**PROBLEM**. Write out exactly the lines of the entries below from the one holding "All patients included" to the one holding "There was a statistically significant improvement", inclusive, and leave out all other lines.

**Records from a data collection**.
===
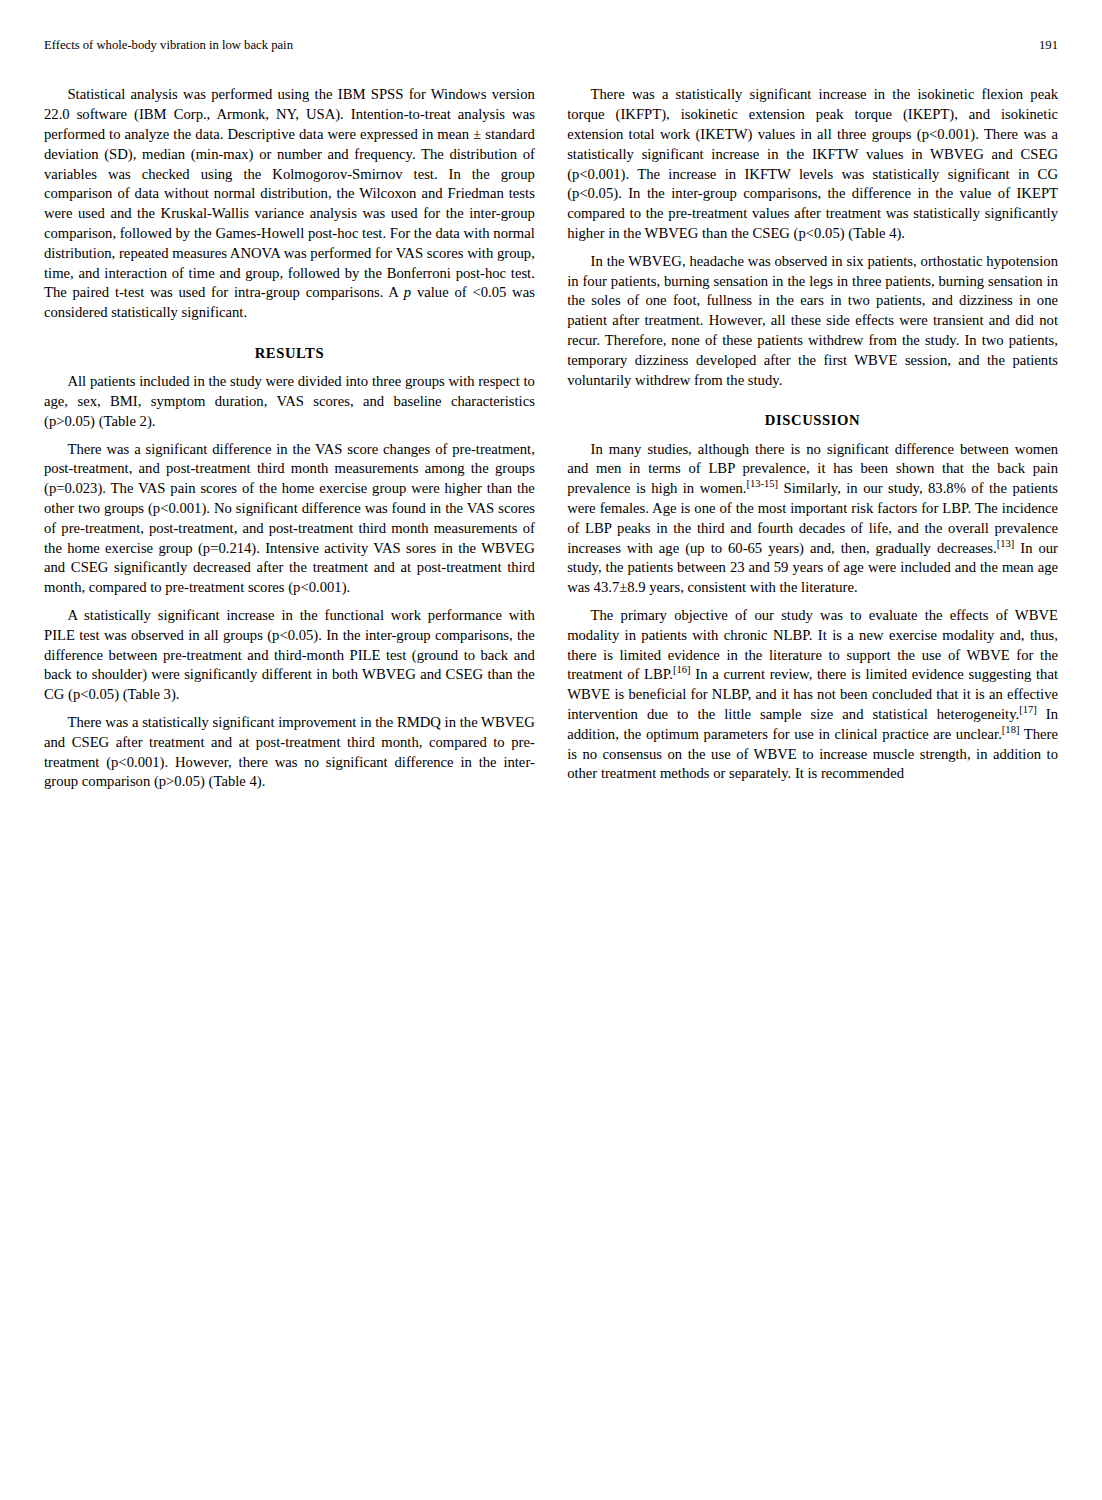Effects of whole-body vibration in low back pain 191
Statistical analysis was performed using the IBM SPSS for Windows version 22.0 software (IBM Corp., Armonk, NY, USA). Intention-to-treat analysis was performed to analyze the data. Descriptive data were expressed in mean ± standard deviation (SD), median (min-max) or number and frequency. The distribution of variables was checked using the Kolmogorov-Smirnov test. In the group comparison of data without normal distribution, the Wilcoxon and Friedman tests were used and the Kruskal-Wallis variance analysis was used for the inter-group comparison, followed by the Games-Howell post-hoc test. For the data with normal distribution, repeated measures ANOVA was performed for VAS scores with group, time, and interaction of time and group, followed by the Bonferroni post-hoc test. The paired t-test was used for intra-group comparisons. A p value of <0.05 was considered statistically significant.
RESULTS
All patients included in the study were divided into three groups with respect to age, sex, BMI, symptom duration, VAS scores, and baseline characteristics (p>0.05) (Table 2).
There was a significant difference in the VAS score changes of pre-treatment, post-treatment, and post-treatment third month measurements among the groups (p=0.023). The VAS pain scores of the home exercise group were higher than the other two groups (p<0.001). No significant difference was found in the VAS scores of pre-treatment, post-treatment, and post-treatment third month measurements of the home exercise group (p=0.214). Intensive activity VAS sores in the WBVEG and CSEG significantly decreased after the treatment and at post-treatment third month, compared to pre-treatment scores (p<0.001).
A statistically significant increase in the functional work performance with PILE test was observed in all groups (p<0.05). In the inter-group comparisons, the difference between pre-treatment and third-month PILE test (ground to back and back to shoulder) were significantly different in both WBVEG and CSEG than the CG (p<0.05) (Table 3).
There was a statistically significant improvement in the RMDQ in the WBVEG and CSEG after treatment and at post-treatment third month, compared to pre-treatment (p<0.001). However, there was no significant difference in the inter-group comparison (p>0.05) (Table 4).
There was a statistically significant increase in the isokinetic flexion peak torque (IKFPT), isokinetic extension peak torque (IKEPT), and isokinetic extension total work (IKETW) values in all three groups (p<0.001). There was a statistically significant increase in the IKFTW values in WBVEG and CSEG (p<0.001). The increase in IKFTW levels was statistically significant in CG (p<0.05). In the inter-group comparisons, the difference in the value of IKEPT compared to the pre-treatment values after treatment was statistically significantly higher in the WBVEG than the CSEG (p<0.05) (Table 4).
In the WBVEG, headache was observed in six patients, orthostatic hypotension in four patients, burning sensation in the legs in three patients, burning sensation in the soles of one foot, fullness in the ears in two patients, and dizziness in one patient after treatment. However, all these side effects were transient and did not recur. Therefore, none of these patients withdrew from the study. In two patients, temporary dizziness developed after the first WBVE session, and the patients voluntarily withdrew from the study.
DISCUSSION
In many studies, although there is no significant difference between women and men in terms of LBP prevalence, it has been shown that the back pain prevalence is high in women.[13-15] Similarly, in our study, 83.8% of the patients were females. Age is one of the most important risk factors for LBP. The incidence of LBP peaks in the third and fourth decades of life, and the overall prevalence increases with age (up to 60-65 years) and, then, gradually decreases.[13] In our study, the patients between 23 and 59 years of age were included and the mean age was 43.7±8.9 years, consistent with the literature.
The primary objective of our study was to evaluate the effects of WBVE modality in patients with chronic NLBP. It is a new exercise modality and, thus, there is limited evidence in the literature to support the use of WBVE for the treatment of LBP.[16] In a current review, there is limited evidence suggesting that WBVE is beneficial for NLBP, and it has not been concluded that it is an effective intervention due to the little sample size and statistical heterogeneity.[17] In addition, the optimum parameters for use in clinical practice are unclear.[18] There is no consensus on the use of WBVE to increase muscle strength, in addition to other treatment methods or separately. It is recommended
===
**THE ANSWER**.
All patients included in the study were divided into three groups with respect to age, sex, BMI, symptom duration, VAS scores, and baseline characteristics (p>0.05) (Table 2).
There was a significant difference in the VAS score changes of pre-treatment, post-treatment, and post-treatment third month measurements among the groups (p=0.023). The VAS pain scores of the home exercise group were higher than the other two groups (p<0.001). No significant difference was found in the VAS scores of pre-treatment, post-treatment, and post-treatment third month measurements of the home exercise group (p=0.214). Intensive activity VAS sores in the WBVEG and CSEG significantly decreased after the treatment and at post-treatment third month, compared to pre-treatment scores (p<0.001).
A statistically significant increase in the functional work performance with PILE test was observed in all groups (p<0.05). In the inter-group comparisons, the difference between pre-treatment and third-month PILE test (ground to back and back to shoulder) were significantly different in both WBVEG and CSEG than the CG (p<0.05) (Table 3).
There was a statistically significant improvement in the RMDQ in the WBVEG and CSEG after treatment and at post-treatment third month, compared to pre-treatment (p<0.001). However, there was no significant difference in the inter-group comparison (p>0.05) (Table 4).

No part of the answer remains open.